- WHAT THE EXERCISE ASKS -
Which sensor options does the ScanSustain process page list for selection during mission planning and preparation?

- PAGE EXCERPT -
Content starts
Quality & trust pathway

The ScanSustain process

Five steps, one reproducible path — from the first inquiry to the audit-grade outcome. Every step with clear input, clear output and clear responsibility.

The ScanSustain process is not a marketing diagram — it's how we actually work. It exists because inspection results are only trustworthy when their origin is traceable. That is the difference between a recorded video and an engineering-grade finding — and the reason why authorities, engineering offices and expert witnesses can use our reports without rework.

What the process means for you

Predictability

Before the mission you know what will be delivered, how much time it will take and who is responsible for what. No surprises on the day.

Reproducibility

Every step leaves a protocol. That makes every follow-up inspection comparable — the foundation of every robust time series.

Verifiability

An explicit process is readable to inspectors, expert witnesses and authorities. Results don't have to be defended — they speak for themselves.

The five steps in detail

  1. 1. Briefing & objective

    We don't start with technology, but with the question: what should be decidable at the end? Asset type, water type, regulatory context and desired deliverable are structured from the outset.

    You provide: asset type, water type, mission goal, required deliverable, access logistics, time window, relevant prior reports.

    We provide: structured follow-up questions, clear mission outline, honest scope estimate, alignment on format and structure of the later report.

  2. 2. Mission planning & preparation

    Planning is the difference between a technical deployment and an engineering-grade mission. We check routes, visibility, access, safety and reference points before the ROV enters the water.

    You provide: drawings, prior reports, authority context, permits if applicable, operational windows and points of contact.

    We provide: route planning, equipment set, sensor selection (video / sonar / combined), risk check, schedule, safety concept.

  3. 3. Synchronised field mission

    Field work is tightly timed but not rushed. The ROV route is traversed systematically, candidate points are verified directly, critical locations are cross-checked live with the point of contact.

    You provide: on-site access, point of contact, optional accompaniment, operational safety.

    We provide: ROV mission as planned, live verification, parallel data capture (video, telemetry, sonar as applicable), defined handover interface.

  4. 4. Data capture & structured analysis

    Immediately after the mission all raw data is secured, sorted temporally and by position, and processed into a structured findings report. On request with damage classification and action recommendations.

    You provide: feedback on finding prioritisation or interpretation questions if relevant.

    We provide: sorted raw data, findings report with image references, optional damage matrix, authority-ready format.

  5. 5. Audit-grade handover & comparability

    The handover is not the end of the process — it is the link to the next inspection. We deliver the report, the raw data and the reproducibility memo that secures follow-up missions.

    You provide: reception & archiving, any questions about the report.

    We provide: full data package, findings report, reproducibility memo for follow-up inspections, on request a briefing for the receiving party.
Content ends
[Records from a dataset]
Content starts
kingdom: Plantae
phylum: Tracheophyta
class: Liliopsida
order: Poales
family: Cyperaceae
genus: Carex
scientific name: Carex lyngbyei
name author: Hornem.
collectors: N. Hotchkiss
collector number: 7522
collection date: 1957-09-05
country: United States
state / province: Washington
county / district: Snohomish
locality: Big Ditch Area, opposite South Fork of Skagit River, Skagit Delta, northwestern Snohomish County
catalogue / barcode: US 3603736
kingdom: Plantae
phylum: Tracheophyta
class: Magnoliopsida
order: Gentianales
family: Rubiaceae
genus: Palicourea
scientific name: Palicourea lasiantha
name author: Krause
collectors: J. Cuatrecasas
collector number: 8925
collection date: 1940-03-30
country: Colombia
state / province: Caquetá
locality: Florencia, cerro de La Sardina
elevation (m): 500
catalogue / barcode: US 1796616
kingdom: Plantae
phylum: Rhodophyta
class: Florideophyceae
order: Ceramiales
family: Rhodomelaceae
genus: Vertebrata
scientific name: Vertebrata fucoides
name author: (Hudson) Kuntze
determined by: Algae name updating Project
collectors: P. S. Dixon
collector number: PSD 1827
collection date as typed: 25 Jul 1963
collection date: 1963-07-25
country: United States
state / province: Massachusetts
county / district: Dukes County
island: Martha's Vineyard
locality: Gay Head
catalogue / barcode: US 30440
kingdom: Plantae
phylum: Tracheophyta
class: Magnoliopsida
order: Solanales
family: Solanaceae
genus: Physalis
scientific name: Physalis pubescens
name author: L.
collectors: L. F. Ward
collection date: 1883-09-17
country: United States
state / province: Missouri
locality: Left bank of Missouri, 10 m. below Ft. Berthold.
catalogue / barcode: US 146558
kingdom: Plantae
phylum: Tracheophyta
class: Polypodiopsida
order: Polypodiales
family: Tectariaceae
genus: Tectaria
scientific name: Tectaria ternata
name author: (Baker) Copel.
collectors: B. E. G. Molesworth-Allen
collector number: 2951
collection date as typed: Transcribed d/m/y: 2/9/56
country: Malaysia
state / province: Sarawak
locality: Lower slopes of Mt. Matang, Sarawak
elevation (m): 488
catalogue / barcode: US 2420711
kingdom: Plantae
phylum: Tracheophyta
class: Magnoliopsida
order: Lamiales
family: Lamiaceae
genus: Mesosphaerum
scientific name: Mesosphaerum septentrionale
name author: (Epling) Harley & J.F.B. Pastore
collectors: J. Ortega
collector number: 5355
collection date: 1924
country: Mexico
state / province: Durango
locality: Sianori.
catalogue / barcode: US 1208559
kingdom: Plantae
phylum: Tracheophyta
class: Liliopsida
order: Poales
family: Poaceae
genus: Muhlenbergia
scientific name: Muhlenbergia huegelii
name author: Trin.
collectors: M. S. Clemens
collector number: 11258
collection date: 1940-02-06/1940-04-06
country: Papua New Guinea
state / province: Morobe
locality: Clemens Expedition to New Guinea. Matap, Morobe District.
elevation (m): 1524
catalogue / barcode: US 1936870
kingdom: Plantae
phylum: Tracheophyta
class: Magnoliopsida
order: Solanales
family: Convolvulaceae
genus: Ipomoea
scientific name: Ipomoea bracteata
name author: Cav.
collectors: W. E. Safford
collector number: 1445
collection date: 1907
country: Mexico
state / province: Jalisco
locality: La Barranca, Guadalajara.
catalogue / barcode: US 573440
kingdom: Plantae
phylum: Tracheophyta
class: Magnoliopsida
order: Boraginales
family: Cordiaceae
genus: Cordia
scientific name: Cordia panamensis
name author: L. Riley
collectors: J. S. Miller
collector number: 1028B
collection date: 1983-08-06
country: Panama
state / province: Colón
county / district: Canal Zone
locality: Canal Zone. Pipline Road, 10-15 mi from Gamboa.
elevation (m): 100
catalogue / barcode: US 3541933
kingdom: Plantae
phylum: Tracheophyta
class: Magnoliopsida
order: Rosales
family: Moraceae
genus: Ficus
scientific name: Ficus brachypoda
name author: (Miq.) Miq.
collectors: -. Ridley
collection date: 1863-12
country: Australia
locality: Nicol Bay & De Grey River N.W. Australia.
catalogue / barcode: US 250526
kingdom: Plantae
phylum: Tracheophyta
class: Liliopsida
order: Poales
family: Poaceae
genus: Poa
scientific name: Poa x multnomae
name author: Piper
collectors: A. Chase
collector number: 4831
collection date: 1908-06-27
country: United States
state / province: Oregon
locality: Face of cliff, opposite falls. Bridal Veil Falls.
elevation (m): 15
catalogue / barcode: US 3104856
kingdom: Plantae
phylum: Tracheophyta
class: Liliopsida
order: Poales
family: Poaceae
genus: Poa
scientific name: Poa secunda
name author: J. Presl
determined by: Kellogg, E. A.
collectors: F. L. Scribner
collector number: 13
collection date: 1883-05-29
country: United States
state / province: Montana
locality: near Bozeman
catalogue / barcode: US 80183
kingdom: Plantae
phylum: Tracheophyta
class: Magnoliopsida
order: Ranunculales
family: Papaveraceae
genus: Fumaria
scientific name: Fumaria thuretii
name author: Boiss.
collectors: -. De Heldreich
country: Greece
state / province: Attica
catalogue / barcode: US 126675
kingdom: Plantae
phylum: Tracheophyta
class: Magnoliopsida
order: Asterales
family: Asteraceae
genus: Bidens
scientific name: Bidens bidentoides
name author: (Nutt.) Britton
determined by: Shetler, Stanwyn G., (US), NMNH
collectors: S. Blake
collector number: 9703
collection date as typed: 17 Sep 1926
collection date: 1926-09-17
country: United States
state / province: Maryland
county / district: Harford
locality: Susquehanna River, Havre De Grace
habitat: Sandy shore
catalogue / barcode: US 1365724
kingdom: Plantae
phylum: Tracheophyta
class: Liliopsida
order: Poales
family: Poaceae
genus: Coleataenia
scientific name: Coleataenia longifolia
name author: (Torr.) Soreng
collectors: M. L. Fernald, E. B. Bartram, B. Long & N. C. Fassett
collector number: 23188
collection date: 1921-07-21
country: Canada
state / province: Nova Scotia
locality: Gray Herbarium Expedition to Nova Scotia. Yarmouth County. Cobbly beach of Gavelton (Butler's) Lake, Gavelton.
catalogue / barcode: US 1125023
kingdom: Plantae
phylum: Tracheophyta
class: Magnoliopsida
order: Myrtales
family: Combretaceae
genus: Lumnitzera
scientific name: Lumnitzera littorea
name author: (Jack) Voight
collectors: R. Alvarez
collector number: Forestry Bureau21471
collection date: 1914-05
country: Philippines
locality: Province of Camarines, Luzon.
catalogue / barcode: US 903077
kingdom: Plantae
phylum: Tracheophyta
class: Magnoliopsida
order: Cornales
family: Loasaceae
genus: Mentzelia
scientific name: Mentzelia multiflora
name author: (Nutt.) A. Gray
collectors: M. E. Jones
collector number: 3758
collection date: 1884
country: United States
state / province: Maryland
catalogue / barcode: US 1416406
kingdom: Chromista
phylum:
Content ends
- TASK ANSWER -
Video, sonar, or combined.